This repository contains a project to 1) develop an application that will use a large language model to for automated text generation and 2) an application that identifies AI-generated written text.
The results of this project will be used to develop a basic filter model as part of a larger NLP pipeline for the automated scoring of student essays.
Project 3 invovled developing a data visualization web application. Please refer to AIWebsite3 for the final version of project 3.
Project 2 involved 1) data extraction through web scraping and data-generation with Mockaroo, 2) data transformation using Python, and 3) data loading using QuickDBD and Render with subsequent SQL queries.
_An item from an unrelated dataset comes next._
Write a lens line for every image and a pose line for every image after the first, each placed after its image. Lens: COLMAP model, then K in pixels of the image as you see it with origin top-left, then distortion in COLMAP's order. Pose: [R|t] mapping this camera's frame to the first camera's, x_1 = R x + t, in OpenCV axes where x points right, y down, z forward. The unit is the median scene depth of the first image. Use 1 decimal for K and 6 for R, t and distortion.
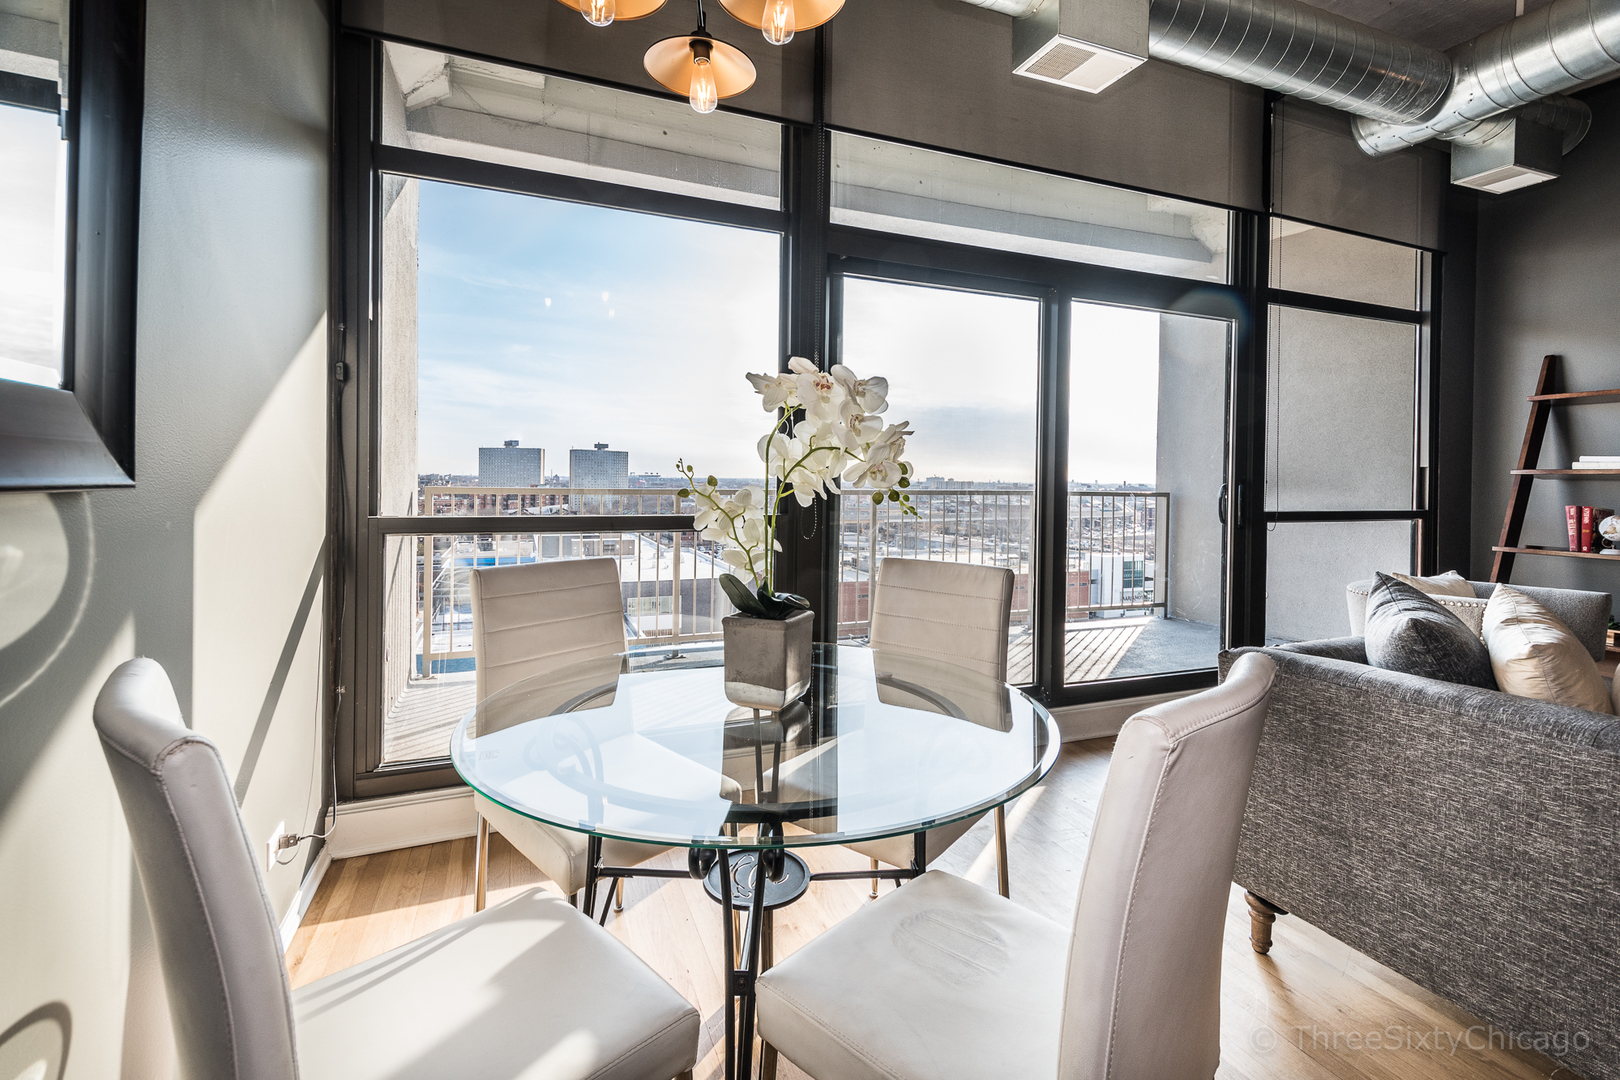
lens RADIAL K [[717.3, 0, 837.3], [0, 717.3, 491.3], [0, 0, 1]] dist [0.026821, -0.007486]
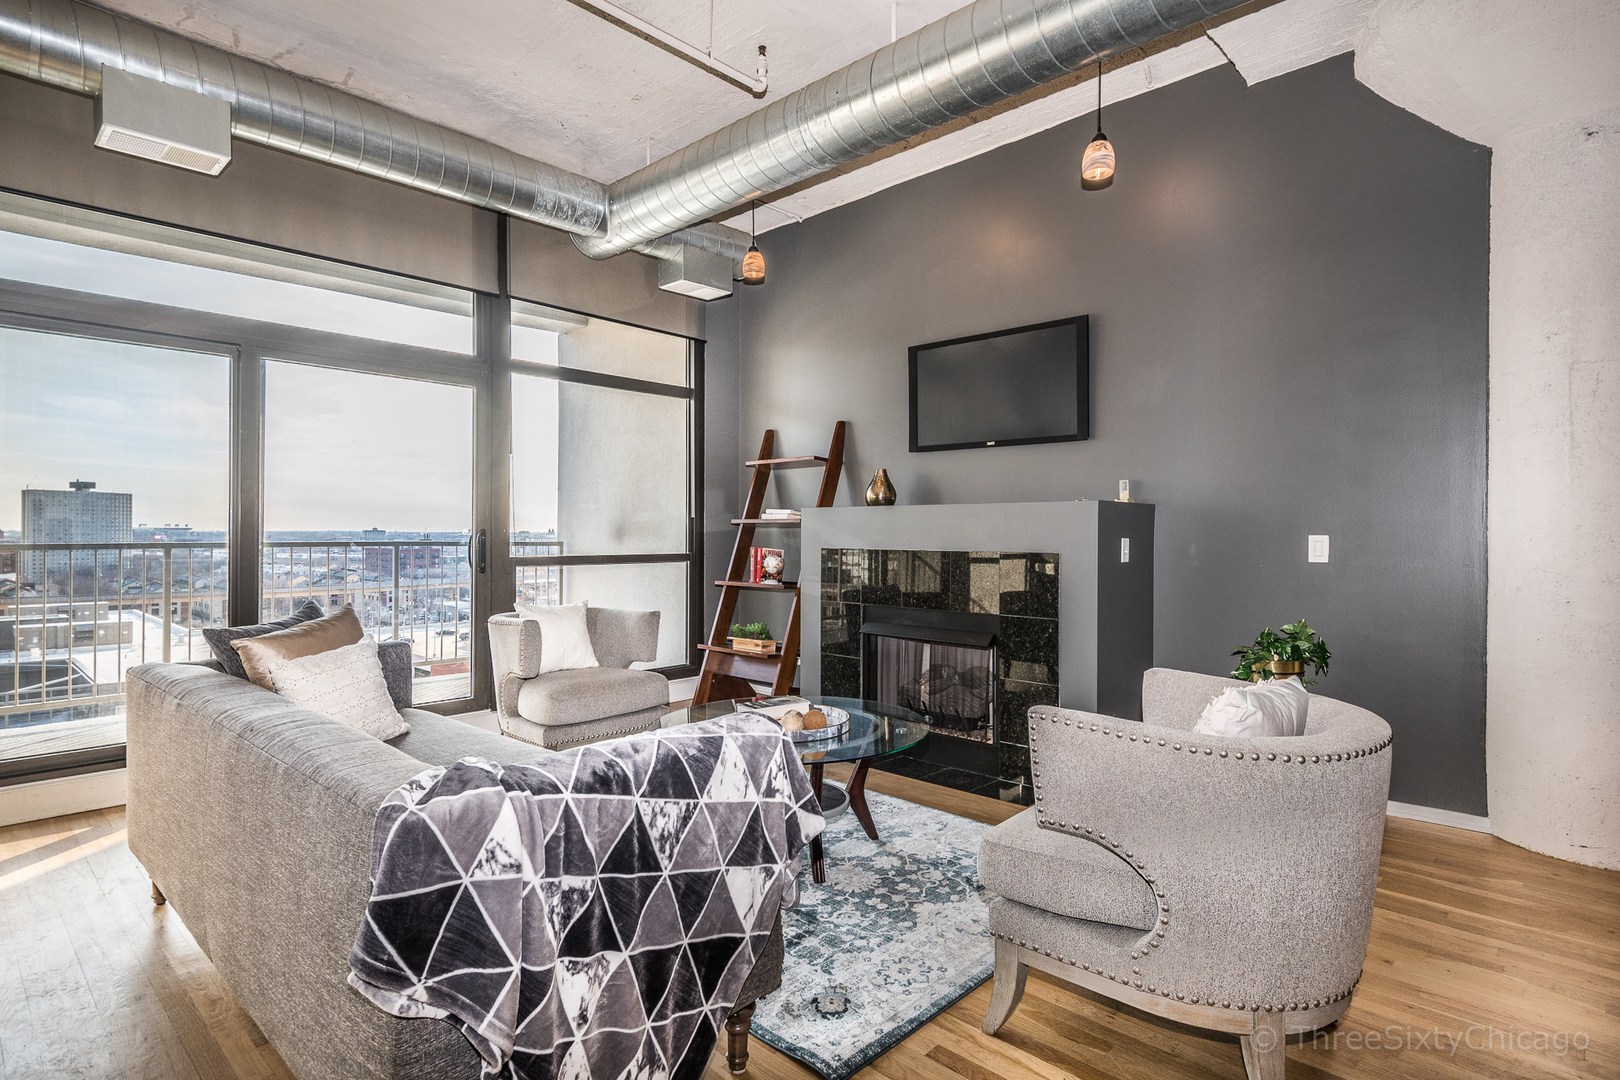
lens RADIAL K [[839.2, 0, 818.9], [0, 839.2, 532.4], [0, 0, 1]] dist [-0.002794, -0.002727]
pose [[0.923132, -0.009107, 0.384376, 0.503635], [0.014176, 0.999846, -0.010358, 0.009461], [-0.384222, 0.015010, 0.923119, -0.378613]]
Key folders/files for Project 2 include:
-
Project 2 Proposal: the proposal for using ETL within this aiTextDetect project.
-
Project 2 Report: the final report written upon completion of Project 2.
-
Project 2 Database Documentation: Documentation of the Render SQL database, including an entity relationship diagram.
-
Project 1 and 2 Scripts: python, jupyter notebook, and SQL syntax used to scrape and wrangle the data.
-
rawData: Data scraped from the web or generated with Mockaroo.
-
primary: contains all of the code and data we are using for the NLP pipeline. Refer to this to see all work completed for project 1 and project 2.
- primary/scripts: contains all of the python and jupyter notebook scripts we used to create the NLP pipeline.
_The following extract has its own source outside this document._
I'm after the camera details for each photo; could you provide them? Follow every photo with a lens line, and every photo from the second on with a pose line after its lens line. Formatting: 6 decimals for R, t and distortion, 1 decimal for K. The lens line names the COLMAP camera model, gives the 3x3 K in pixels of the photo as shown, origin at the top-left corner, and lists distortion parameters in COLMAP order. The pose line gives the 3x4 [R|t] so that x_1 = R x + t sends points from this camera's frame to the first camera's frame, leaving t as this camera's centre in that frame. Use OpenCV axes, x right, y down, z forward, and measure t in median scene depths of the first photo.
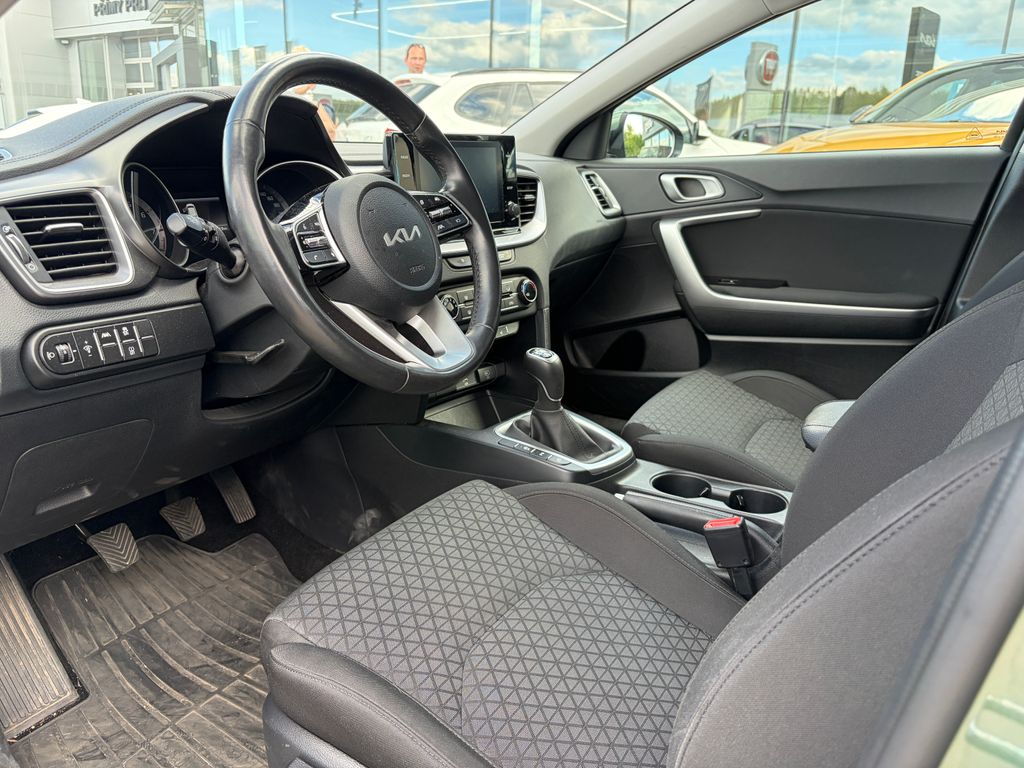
lens RADIAL K [[786.4, 0, 512.0], [0, 786.4, 384.0], [0, 0, 1]] dist [0.003862, -0.002698]
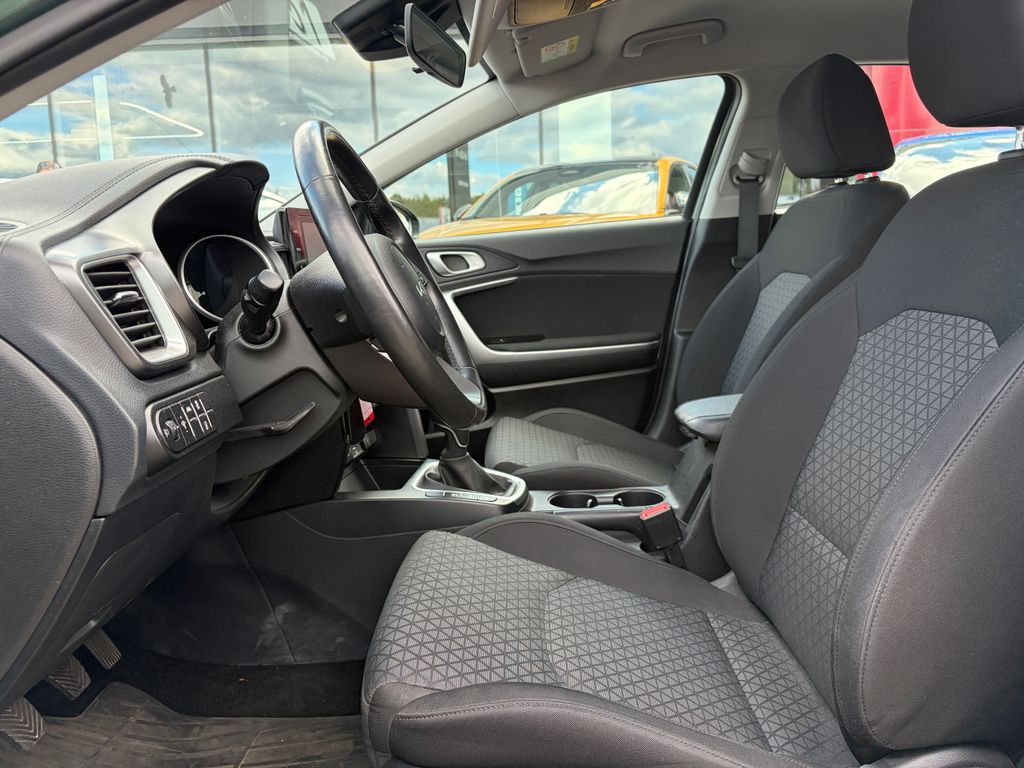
lens RADIAL K [[786.4, 0, 512.0], [0, 786.4, 384.0], [0, 0, 1]] dist [0.003862, -0.002698]
pose [[0.854858, -0.130231, 0.502253, -0.379562], [0.193999, 0.978006, -0.076604, 0.028987], [-0.481230, 0.162922, 0.861321, 0.026383]]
- primary/rawData: contains all of the original data (excel documents and text files) prior to processing.
- primary/cleanData: contains all of the processed data.
- primary/output: contains all figures, tables, and other output from analyses.
- primary/documentation: contains documentation for the NLP pipeline.
-
projectPlanning: contains documents related to project management and planning. In particular, it has project proposals.
-
archive: contains files that are no longer relevant.
-
templates: contains highly-performing and highly-rated example templates not written by us designed for 1) automated scoring of the ASAP student response data and 2) to identify machine-generated text using a different dataset. These files were just used for idea generation.
-
textAnalyzerApp: contains preliminary code for creating an application that can process text and classify it as AI-generated or human-written.